On the design side, the team is counting on 3-D designs to identify potential clashes, enabling the many projects to be integrated seamlessly together. Kyotani says the project team is also employing reliability-centered design principles to build efficient operation into the system.
“It’s essentially reliability-centered maintenance concepts, but applying those concepts during the design phase instead of after, on an existing facility,” Kyotani explains. “What we hope to do is optimize what we are going to design and build. It will address redundant equipment needs and spare parts needs. If you take it further, it starts defining your maintenance practices.

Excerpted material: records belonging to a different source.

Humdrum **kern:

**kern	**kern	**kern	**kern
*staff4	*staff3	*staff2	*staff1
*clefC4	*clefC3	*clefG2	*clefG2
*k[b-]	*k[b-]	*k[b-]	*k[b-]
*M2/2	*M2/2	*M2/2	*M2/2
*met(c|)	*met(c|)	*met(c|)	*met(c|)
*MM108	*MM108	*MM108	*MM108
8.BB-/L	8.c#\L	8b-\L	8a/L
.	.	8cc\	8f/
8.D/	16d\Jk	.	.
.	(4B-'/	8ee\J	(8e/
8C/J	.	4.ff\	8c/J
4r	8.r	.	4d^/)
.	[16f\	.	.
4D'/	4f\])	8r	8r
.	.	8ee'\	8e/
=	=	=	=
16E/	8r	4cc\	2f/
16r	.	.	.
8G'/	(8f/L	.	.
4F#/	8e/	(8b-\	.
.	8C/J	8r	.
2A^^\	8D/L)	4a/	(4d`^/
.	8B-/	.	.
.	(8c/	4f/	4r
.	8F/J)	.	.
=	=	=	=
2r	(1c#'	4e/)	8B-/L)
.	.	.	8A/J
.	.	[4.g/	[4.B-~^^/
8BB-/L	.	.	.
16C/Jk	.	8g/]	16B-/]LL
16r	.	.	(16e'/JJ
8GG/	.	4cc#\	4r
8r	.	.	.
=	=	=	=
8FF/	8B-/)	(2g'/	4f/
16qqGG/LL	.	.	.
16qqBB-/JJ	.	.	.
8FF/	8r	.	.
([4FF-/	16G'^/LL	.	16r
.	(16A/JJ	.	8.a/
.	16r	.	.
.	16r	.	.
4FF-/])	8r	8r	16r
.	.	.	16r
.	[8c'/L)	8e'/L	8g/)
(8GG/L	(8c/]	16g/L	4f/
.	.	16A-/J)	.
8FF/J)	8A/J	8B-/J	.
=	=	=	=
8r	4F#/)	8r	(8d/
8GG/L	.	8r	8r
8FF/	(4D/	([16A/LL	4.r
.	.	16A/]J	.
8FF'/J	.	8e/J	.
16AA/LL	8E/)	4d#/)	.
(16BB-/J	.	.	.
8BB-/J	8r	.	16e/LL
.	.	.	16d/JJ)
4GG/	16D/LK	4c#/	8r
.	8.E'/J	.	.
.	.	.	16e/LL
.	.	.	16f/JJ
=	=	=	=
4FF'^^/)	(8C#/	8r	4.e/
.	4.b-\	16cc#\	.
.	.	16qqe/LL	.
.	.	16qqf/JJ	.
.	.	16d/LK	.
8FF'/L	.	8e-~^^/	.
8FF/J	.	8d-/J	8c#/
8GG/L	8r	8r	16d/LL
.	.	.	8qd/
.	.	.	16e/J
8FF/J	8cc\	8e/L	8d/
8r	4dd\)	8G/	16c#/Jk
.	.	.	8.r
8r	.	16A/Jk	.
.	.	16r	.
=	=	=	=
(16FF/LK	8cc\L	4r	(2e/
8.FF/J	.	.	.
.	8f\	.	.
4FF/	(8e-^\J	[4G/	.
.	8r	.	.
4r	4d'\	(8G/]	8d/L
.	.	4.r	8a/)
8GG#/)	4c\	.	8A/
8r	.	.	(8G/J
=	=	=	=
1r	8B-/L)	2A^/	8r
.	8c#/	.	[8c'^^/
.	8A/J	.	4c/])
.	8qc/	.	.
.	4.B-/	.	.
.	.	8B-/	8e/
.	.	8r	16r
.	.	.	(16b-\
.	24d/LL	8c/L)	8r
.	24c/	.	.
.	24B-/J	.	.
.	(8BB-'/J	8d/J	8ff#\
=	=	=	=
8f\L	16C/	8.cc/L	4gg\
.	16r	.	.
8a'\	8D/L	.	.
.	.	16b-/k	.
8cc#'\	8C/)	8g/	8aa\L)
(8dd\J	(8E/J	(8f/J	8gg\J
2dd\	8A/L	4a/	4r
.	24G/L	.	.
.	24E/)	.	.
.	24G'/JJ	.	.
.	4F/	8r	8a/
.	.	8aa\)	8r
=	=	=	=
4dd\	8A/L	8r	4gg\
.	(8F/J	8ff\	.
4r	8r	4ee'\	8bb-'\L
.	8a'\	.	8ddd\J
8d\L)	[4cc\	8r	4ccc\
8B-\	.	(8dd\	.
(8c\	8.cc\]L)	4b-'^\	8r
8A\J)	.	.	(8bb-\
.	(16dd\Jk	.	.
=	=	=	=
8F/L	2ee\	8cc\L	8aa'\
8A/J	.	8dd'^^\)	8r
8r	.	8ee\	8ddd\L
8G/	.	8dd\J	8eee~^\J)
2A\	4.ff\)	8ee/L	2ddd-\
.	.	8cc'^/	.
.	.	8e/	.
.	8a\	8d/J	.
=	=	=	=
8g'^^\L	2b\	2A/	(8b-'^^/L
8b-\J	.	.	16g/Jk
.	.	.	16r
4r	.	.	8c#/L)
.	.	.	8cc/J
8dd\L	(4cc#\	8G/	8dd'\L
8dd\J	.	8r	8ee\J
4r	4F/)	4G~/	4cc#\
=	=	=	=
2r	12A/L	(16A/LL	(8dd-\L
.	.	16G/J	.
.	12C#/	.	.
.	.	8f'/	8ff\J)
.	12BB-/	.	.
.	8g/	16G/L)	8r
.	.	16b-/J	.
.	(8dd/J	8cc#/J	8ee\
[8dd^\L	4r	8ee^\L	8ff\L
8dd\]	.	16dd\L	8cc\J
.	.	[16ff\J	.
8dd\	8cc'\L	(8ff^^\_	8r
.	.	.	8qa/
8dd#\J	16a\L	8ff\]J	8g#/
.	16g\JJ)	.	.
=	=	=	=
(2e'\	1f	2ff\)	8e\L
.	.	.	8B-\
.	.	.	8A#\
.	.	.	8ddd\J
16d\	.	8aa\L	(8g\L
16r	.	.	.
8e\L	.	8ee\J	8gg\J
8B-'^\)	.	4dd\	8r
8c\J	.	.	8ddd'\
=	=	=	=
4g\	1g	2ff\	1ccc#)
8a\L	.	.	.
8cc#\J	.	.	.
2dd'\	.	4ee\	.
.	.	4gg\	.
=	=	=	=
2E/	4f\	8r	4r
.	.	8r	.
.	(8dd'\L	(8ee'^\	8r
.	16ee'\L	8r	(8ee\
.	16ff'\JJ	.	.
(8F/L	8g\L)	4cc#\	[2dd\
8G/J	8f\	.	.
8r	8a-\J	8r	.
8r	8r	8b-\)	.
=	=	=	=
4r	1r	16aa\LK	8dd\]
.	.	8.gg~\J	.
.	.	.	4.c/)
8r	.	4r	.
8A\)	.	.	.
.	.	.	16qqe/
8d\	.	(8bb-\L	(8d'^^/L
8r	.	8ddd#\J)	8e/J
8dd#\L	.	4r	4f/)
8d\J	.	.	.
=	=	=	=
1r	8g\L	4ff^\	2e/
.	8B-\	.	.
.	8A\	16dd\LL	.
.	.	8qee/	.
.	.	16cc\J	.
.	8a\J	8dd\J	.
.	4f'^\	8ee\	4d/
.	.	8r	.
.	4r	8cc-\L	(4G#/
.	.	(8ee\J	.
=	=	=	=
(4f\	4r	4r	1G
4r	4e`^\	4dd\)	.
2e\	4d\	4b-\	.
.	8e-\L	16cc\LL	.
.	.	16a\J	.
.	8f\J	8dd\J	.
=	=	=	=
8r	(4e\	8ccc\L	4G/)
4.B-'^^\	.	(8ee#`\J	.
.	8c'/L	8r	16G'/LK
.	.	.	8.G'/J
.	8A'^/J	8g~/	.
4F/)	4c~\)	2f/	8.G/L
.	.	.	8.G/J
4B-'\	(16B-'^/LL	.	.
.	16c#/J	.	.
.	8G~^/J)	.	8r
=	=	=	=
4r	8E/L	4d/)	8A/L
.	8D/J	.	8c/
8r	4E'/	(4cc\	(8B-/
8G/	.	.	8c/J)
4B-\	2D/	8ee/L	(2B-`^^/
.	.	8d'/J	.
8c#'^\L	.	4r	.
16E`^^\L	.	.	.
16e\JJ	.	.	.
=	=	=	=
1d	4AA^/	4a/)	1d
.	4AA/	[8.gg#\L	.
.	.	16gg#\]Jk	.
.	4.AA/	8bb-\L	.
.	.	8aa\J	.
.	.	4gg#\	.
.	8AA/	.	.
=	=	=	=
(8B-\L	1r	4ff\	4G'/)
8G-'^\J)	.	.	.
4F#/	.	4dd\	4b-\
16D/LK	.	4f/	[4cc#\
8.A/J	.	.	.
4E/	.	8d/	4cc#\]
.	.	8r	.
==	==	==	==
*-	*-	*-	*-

“You optimize at the beginning, during design, so that you only build what you need, and that naturally optimizes your maintenance practices as well,” he explains. “You start making decisions that affect not only your capital cost, but long-term maintenance costs. You perform this analysis on what is required to maintain the function of that system.” Kyotani says that the questions that the designers answer as part of this process include, “What happens if it fails, and if it fails, how do you fix it?” The answers result in such plans as installing installation a spare pump, for example, or stocking a spare pump or parts. “You start asking these kinds of questions and then the results start really optimizing your system,” he says.